# [Work to be completed]
Rewrite the records below as a JSON list of strings, one string per line, leaving out blank lines.

[Records excerpted from a collection]
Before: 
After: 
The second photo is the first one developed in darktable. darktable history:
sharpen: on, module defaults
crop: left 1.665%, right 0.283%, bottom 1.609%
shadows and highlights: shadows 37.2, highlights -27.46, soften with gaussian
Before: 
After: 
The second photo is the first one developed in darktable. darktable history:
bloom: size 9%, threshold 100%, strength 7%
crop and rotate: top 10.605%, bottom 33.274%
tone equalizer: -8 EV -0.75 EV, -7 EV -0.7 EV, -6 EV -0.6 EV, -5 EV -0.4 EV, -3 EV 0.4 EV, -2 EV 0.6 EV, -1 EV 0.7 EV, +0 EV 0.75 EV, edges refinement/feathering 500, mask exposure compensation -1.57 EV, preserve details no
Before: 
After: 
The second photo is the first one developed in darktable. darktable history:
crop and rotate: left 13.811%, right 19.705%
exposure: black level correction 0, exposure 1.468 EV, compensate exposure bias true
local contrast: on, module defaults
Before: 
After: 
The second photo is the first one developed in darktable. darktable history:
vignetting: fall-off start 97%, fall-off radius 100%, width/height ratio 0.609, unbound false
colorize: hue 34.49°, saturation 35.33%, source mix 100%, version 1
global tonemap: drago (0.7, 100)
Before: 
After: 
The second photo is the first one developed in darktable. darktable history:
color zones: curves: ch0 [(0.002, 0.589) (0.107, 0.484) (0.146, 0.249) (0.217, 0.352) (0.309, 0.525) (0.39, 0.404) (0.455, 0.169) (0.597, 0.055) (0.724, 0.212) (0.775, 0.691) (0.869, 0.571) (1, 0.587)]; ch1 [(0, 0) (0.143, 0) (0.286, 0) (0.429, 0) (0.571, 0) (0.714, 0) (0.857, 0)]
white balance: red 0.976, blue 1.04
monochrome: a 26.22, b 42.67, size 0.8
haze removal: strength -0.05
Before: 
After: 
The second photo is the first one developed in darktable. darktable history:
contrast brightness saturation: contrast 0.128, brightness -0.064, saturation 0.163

# [Solution to the exercise]
[
  "Before: ",
  "After: ",
  "The second photo is the first one developed in darktable. darktable history:",
  "sharpen: on, module defaults",
  "crop: left 1.665%, right 0.283%, bottom 1.609%",
  "shadows and highlights: shadows 37.2, highlights -27.46, soften with gaussian",
  "Before: ",
  "After: ",
  "The second photo is the first one developed in darktable. darktable history:",
  "bloom: size 9%, threshold 100%, strength 7%",
  "crop and rotate: top 10.605%, bottom 33.274%",
  "tone equalizer: -8 EV -0.75 EV, -7 EV -0.7 EV, -6 EV -0.6 EV, -5 EV -0.4 EV, -3 EV 0.4 EV, -2 EV 0.6 EV, -1 EV 0.7 EV, +0 EV 0.75 EV, edges refinement/feathering 500, mask exposure compensation -1.57 EV, preserve details no",
  "Before: ",
  "After: ",
  "The second photo is the first one developed in darktable. darktable history:",
  "crop and rotate: left 13.811%, right 19.705%",
  "exposure: black level correction 0, exposure 1.468 EV, compensate exposure bias true",
  "local contrast: on, module defaults",
  "Before: ",
  "After: ",
  "The second photo is the first one developed in darktable. darktable history:",
  "vignetting: fall-off start 97%, fall-off radius 100%, width/height ratio 0.609, unbound false",
  "colorize: hue 34.49°, saturation 35.33%, source mix 100%, version 1",
  "global tonemap: drago (0.7, 100)",
  "Before: ",
  "After: ",
  "The second photo is the first one developed in darktable. darktable history:",
  "color zones: curves: ch0 [(0.002, 0.589) (0.107, 0.484) (0.146, 0.249) (0.217, 0.352) (0.309, 0.525) (0.39, 0.404) (0.455, 0.169) (0.597, 0.055) (0.724, 0.212) (0.775, 0.691) (0.869, 0.571) (1, 0.587)]; ch1 [(0, 0) (0.143, 0) (0.286, 0) (0.429, 0) (0.571, 0) (0.714, 0) (0.857, 0)]",
  "white balance: red 0.976, blue 1.04",
  "monochrome: a 26.22, b 42.67, size 0.8",
  "haze removal: strength -0.05",
  "Before: ",
  "After: ",
  "The second photo is the first one developed in darktable. darktable history:",
  "contrast brightness saturation: contrast 0.128, brightness -0.064, saturation 0.163"
]